WORK INSTRUCTIONS: Below are the records to retype. Keep every character exactly and leave out the pictures.

DATA:

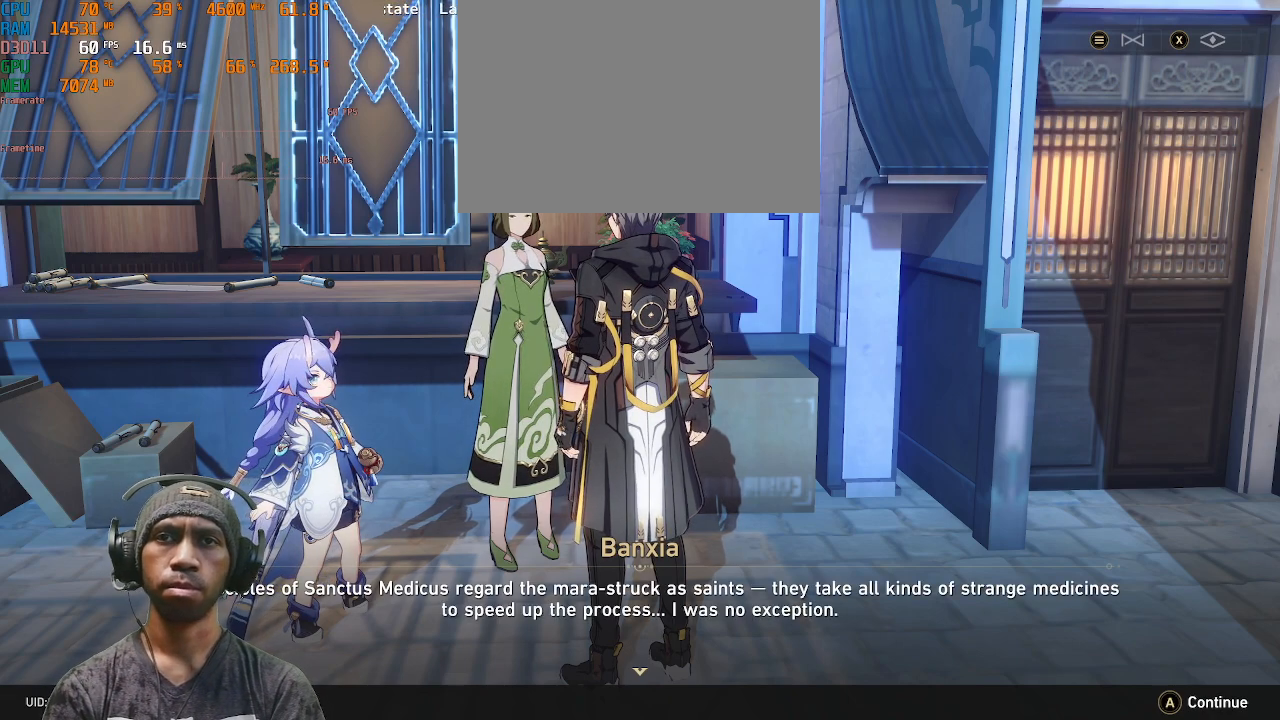
{"buttons": ["R2"], "left_stick": "center", "right_stick": "center", "events": []}
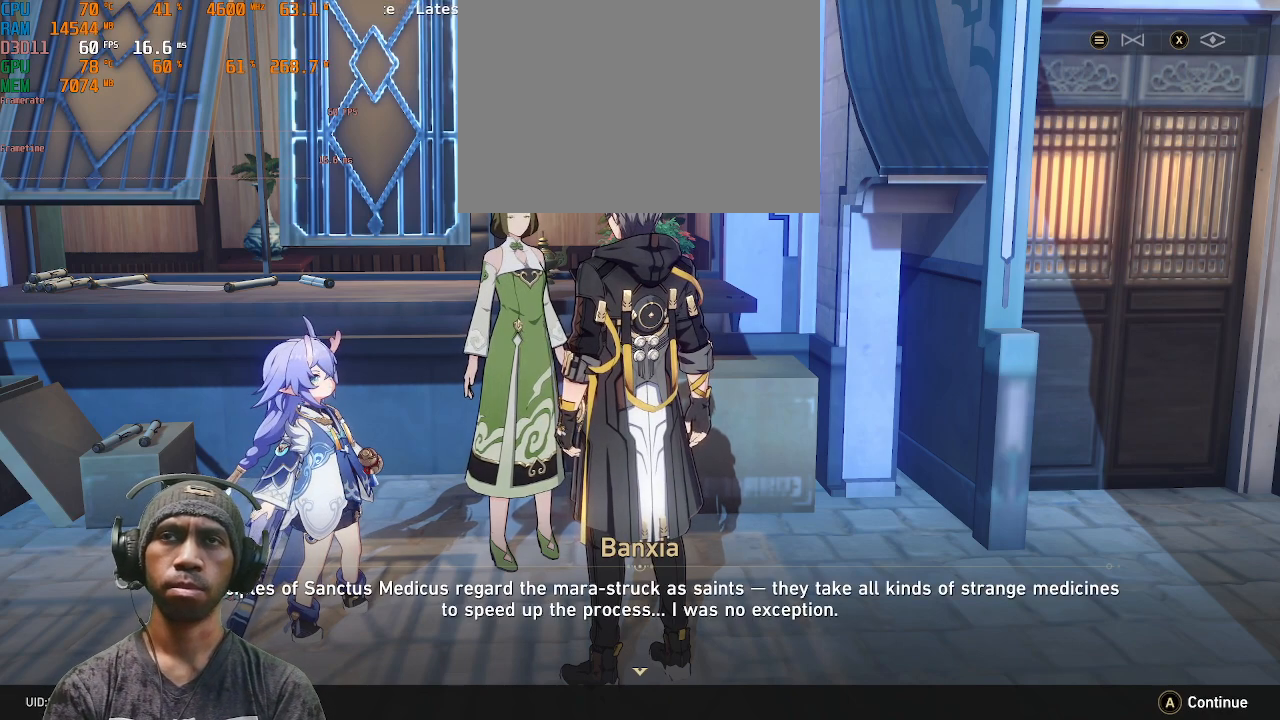
{"buttons": ["R2"], "left_stick": "center", "right_stick": "center", "events": []}
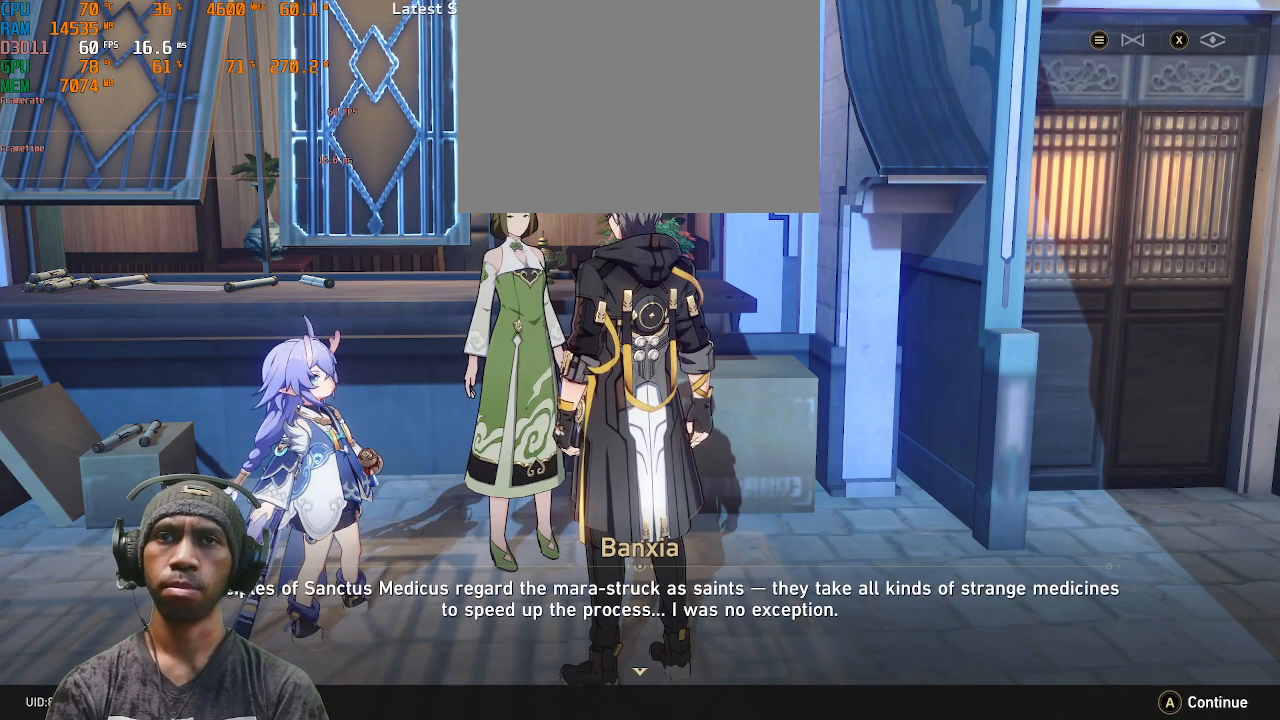
{"buttons": ["R2"], "left_stick": "center", "right_stick": "center", "events": []}
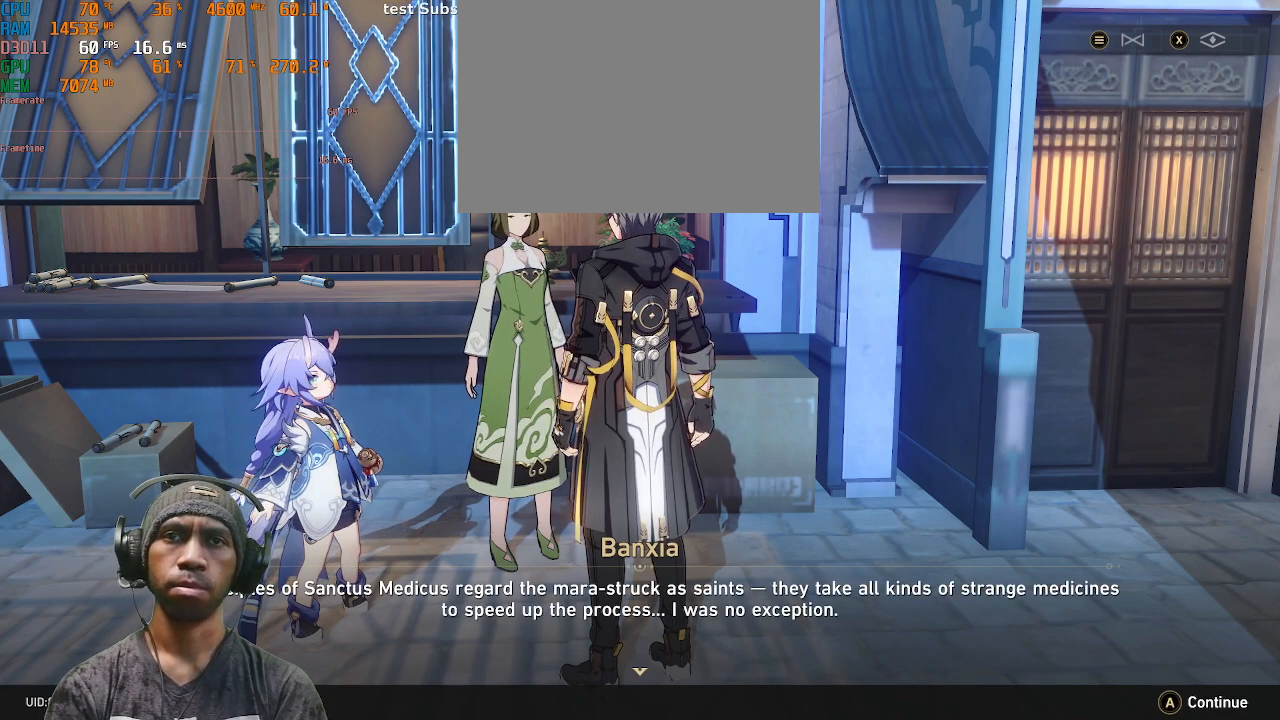
{"buttons": ["R2"], "left_stick": "center", "right_stick": "center", "events": []}
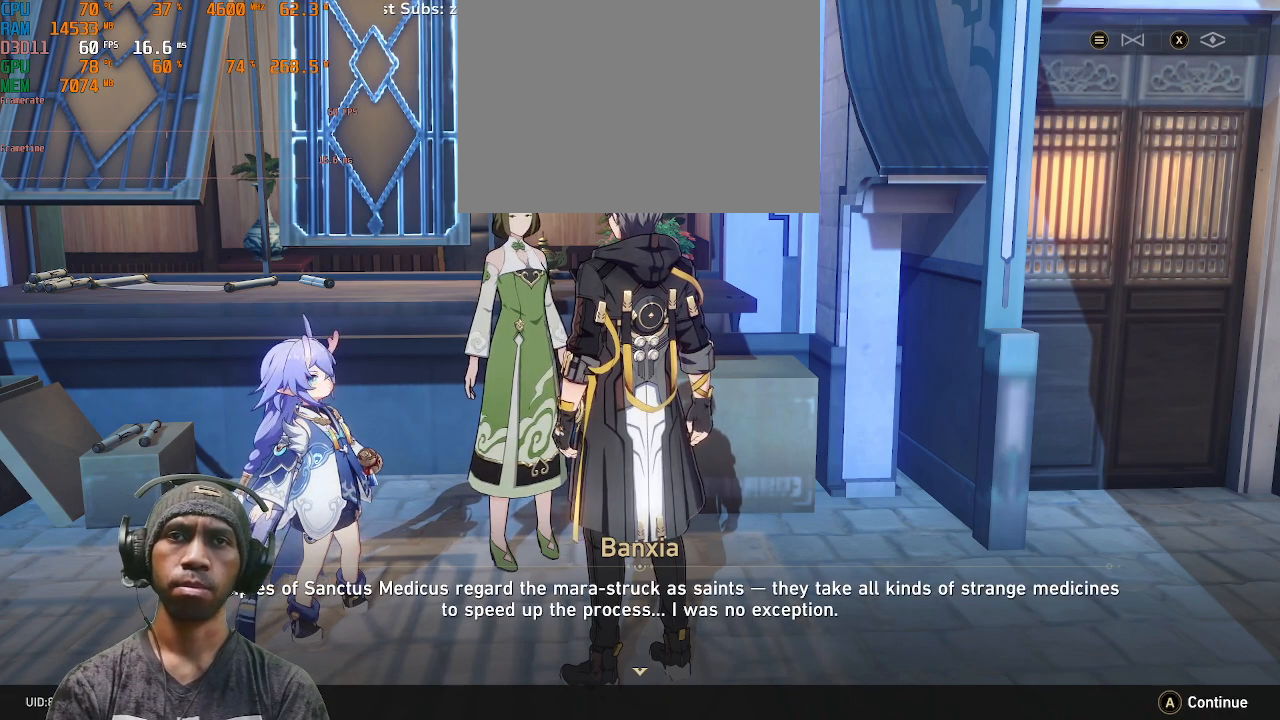
{"buttons": ["R2"], "left_stick": "center", "right_stick": "center", "events": []}
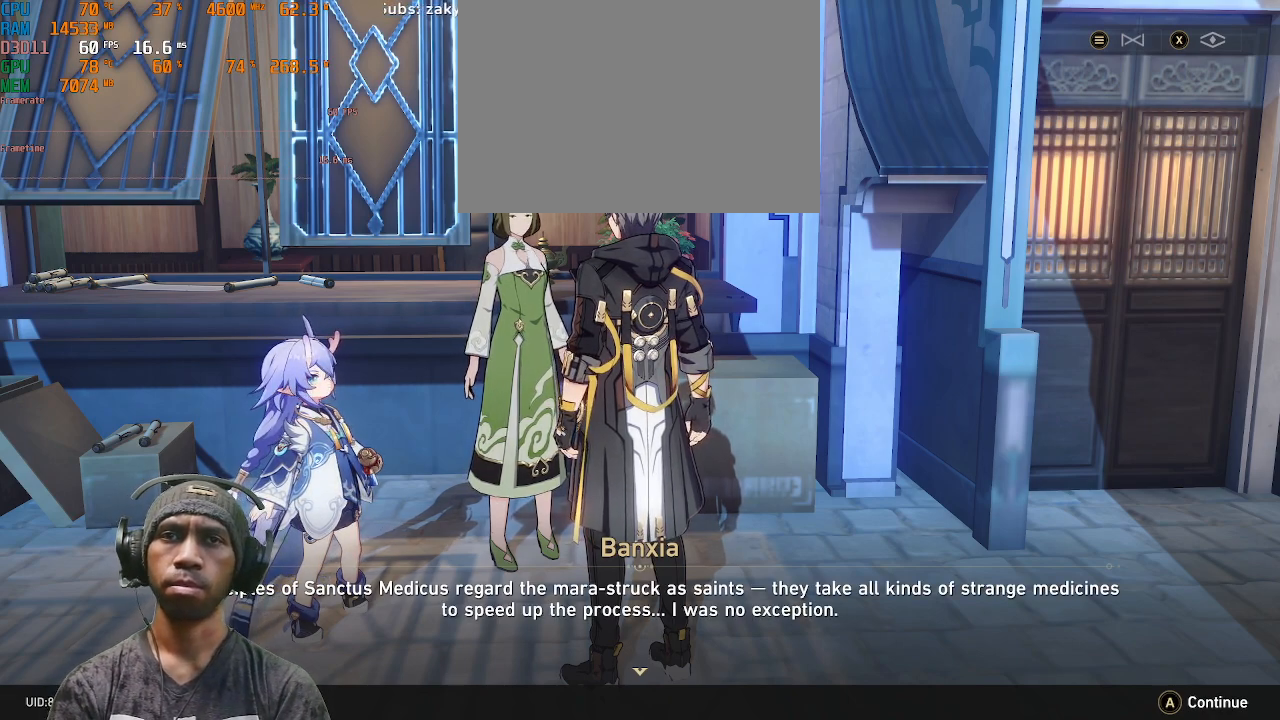
{"buttons": ["R2"], "left_stick": "center", "right_stick": "center", "events": []}
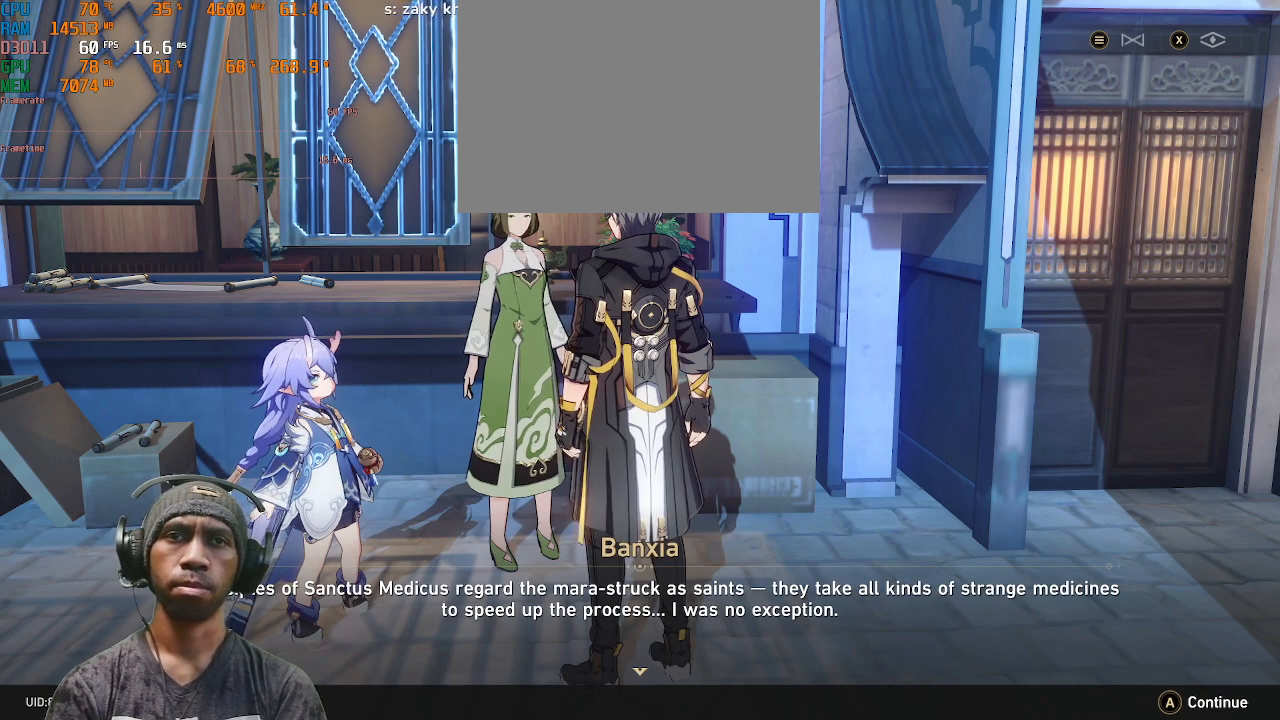
{"buttons": ["R2"], "left_stick": "center", "right_stick": "center", "events": []}
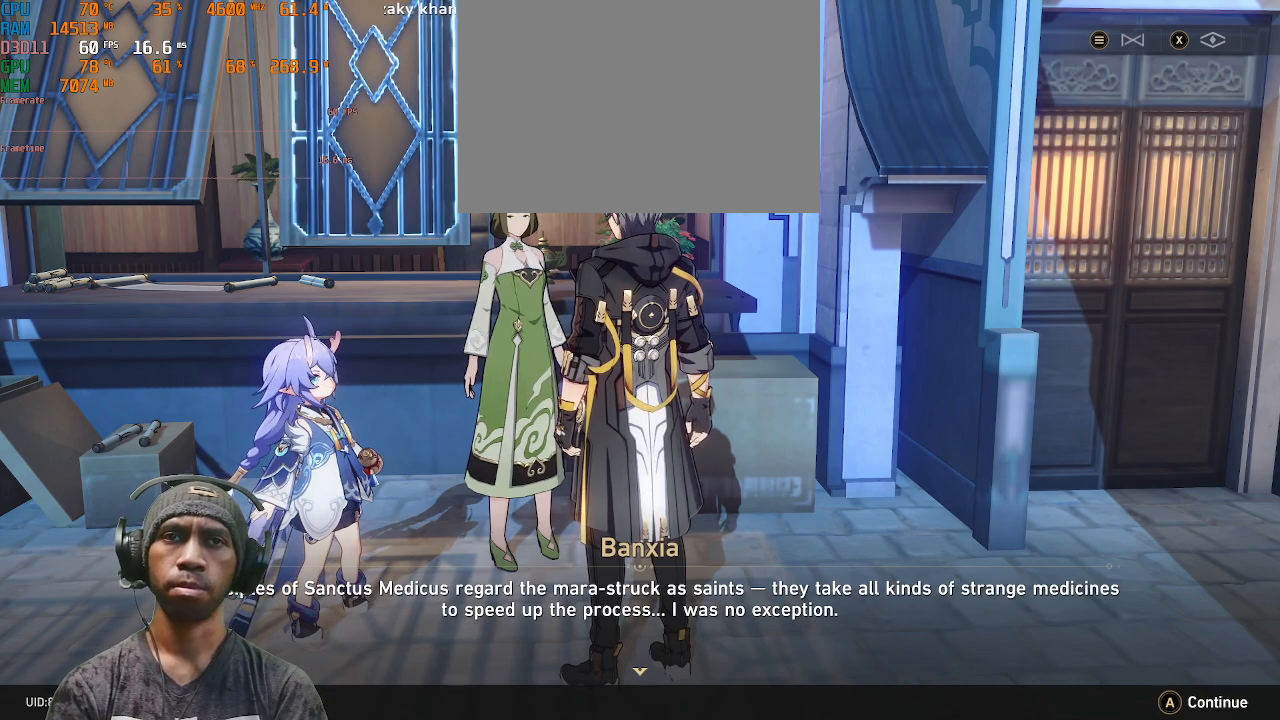
{"buttons": ["R2"], "left_stick": "center", "right_stick": "center", "events": []}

RESULT BELOW:
{"buttons": ["R2"], "left_stick": "center", "right_stick": "center", "events": []}
{"buttons": ["R2"], "left_stick": "center", "right_stick": "center", "events": []}
{"buttons": ["R2"], "left_stick": "center", "right_stick": "center", "events": []}
{"buttons": ["R2"], "left_stick": "center", "right_stick": "center", "events": []}
{"buttons": ["R2"], "left_stick": "center", "right_stick": "center", "events": []}
{"buttons": ["R2"], "left_stick": "center", "right_stick": "center", "events": []}
{"buttons": ["R2"], "left_stick": "center", "right_stick": "center", "events": []}
{"buttons": ["R2"], "left_stick": "center", "right_stick": "center", "events": []}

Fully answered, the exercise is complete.